Pasukan Israel melakukan penggerebekan kantor jaringan berita satelit Al Jazeera di Tepi Barat yang diduduki Israel pada Minggu pagi, memerintahkan kantor tersebut untuk ditutup di tengah kampanye meluas oleh Israel yang menargetkan penyiar yang didanai Qatar tersebut saat meliput perang Israel-Hamas di Jalur Gaza.
Al Jazeera menyiarkan rekaman pasukan Israel secara langsung di saluran berbahasa Arabnya yang memerintahkan kantor tersebut ditutup selama 45 hari. Hal ini menyusul perintah luar biasa yang dikeluarkan pada bulan Juli yang melihat polisi Israel melakukan penggerebekan posisi siaran Al Jazeera di Yerusalem Timur, menyita peralatan di sana, mencegah siarannya di Israel, dan memblokir situs webnya.
Langkah tersebut menandai kali pertama Israel pernah menutup stasiun berita asing yang beroperasi di negara tersebut. Namun, Al Jazeera terus beroperasi di Tepi Barat yang diduduki Israel dan di Jalur Gaza, wilayah yang diharapkan Palestina akan menjadi negara masa depan mereka.
Tidak ada pengakuan langsung dari pasukan Israel terkait penutupan tersebut. Militer Israel tidak segera merespons permintaan komentar dari The Associated Press. Al Jazeera mengecam langkah tersebut sambil terus menyiarkan secara langsung dari Amman di Yordania yang berdekatan.
Pasukan Israel memasuki kantor dan memberi tahu seorang reporter secara langsung di udara bahwa kantor tersebut akan ditutup selama 45 hari, mengatakan bahwa staf harus segera pergi. Jaringan tersebut kemudian menyiarkan apa yang tampaknya pasukan Israel merobek spanduk di sebuah balkon yang digunakan oleh kantor Al Jazeera.

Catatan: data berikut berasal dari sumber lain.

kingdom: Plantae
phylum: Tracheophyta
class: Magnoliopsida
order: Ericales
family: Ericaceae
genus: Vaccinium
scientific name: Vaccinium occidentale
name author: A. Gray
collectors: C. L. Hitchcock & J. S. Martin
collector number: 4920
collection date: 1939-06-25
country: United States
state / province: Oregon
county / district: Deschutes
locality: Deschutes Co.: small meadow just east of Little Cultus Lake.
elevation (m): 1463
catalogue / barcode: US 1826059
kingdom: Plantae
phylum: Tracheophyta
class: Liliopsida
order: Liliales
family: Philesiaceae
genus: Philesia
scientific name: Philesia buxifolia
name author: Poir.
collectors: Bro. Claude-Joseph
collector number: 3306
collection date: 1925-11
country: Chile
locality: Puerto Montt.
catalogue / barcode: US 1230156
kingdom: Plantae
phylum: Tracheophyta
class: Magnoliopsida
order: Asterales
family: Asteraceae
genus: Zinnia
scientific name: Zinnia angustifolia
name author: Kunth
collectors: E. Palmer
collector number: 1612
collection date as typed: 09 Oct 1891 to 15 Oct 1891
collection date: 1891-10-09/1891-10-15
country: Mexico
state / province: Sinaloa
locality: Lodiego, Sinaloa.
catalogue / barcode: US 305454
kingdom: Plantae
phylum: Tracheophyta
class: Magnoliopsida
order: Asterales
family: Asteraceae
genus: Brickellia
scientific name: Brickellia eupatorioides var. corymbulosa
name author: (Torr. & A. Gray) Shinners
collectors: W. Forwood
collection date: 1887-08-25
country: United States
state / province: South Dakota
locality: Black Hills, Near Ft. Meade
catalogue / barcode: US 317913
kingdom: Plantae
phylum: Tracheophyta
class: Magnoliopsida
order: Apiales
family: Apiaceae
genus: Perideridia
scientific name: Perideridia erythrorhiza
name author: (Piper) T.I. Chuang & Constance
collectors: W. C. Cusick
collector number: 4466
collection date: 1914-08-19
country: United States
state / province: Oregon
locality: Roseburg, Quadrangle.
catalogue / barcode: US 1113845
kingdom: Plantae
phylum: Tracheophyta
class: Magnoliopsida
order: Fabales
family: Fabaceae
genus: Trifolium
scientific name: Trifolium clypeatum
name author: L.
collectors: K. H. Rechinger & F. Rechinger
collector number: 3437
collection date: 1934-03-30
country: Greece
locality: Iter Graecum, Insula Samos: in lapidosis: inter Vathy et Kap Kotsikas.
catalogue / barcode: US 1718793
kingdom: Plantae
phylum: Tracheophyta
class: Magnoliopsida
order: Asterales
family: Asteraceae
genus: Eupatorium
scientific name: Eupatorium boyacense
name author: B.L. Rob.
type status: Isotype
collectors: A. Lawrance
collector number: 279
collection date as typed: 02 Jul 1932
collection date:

Al Jazeera mengatakan gambar yang tertera di spanduk tersebut adalah Shireen Abu Akleh, seorang jurnalis Palestina-Amerika yang ditembak mati oleh pasukan Israel pada Mei 2022.
Jaringan tersebut telah melaporkan perang Israel-Hamas tanpa henti sejak serangan lintas-piuk di Jalur Gaza dan telah menjaga siaran 24 jam di Jalur Gaza di tengah serangan darat Israel yang telah menewaskan dan melukai anggota stafnya.
Sambil menyertakan laporan di lapangan tentang korban perang, cabang Arabnya sering publikasikan pernyataan video Hamas dan kelompok militan regional lainnya secara kata demi kata.
Hal ini mengakibatkan klaim oleh pejabat Israel hingga Perdana Menteri Benjamin Netanyahu bahwa jaringan tersebut telah “mencederai keamanan Israel dan memprovokasi terhadap tentara.” Klaim tersebut telah dengan tegas dibantah oleh Al Jazeera, yang pendananya utama, Qatar, telah menjadi kunci dalam negosiasi antara Israel dan Hamas untuk mencapai gencatan senjata guna mengakhiri perang tersebut.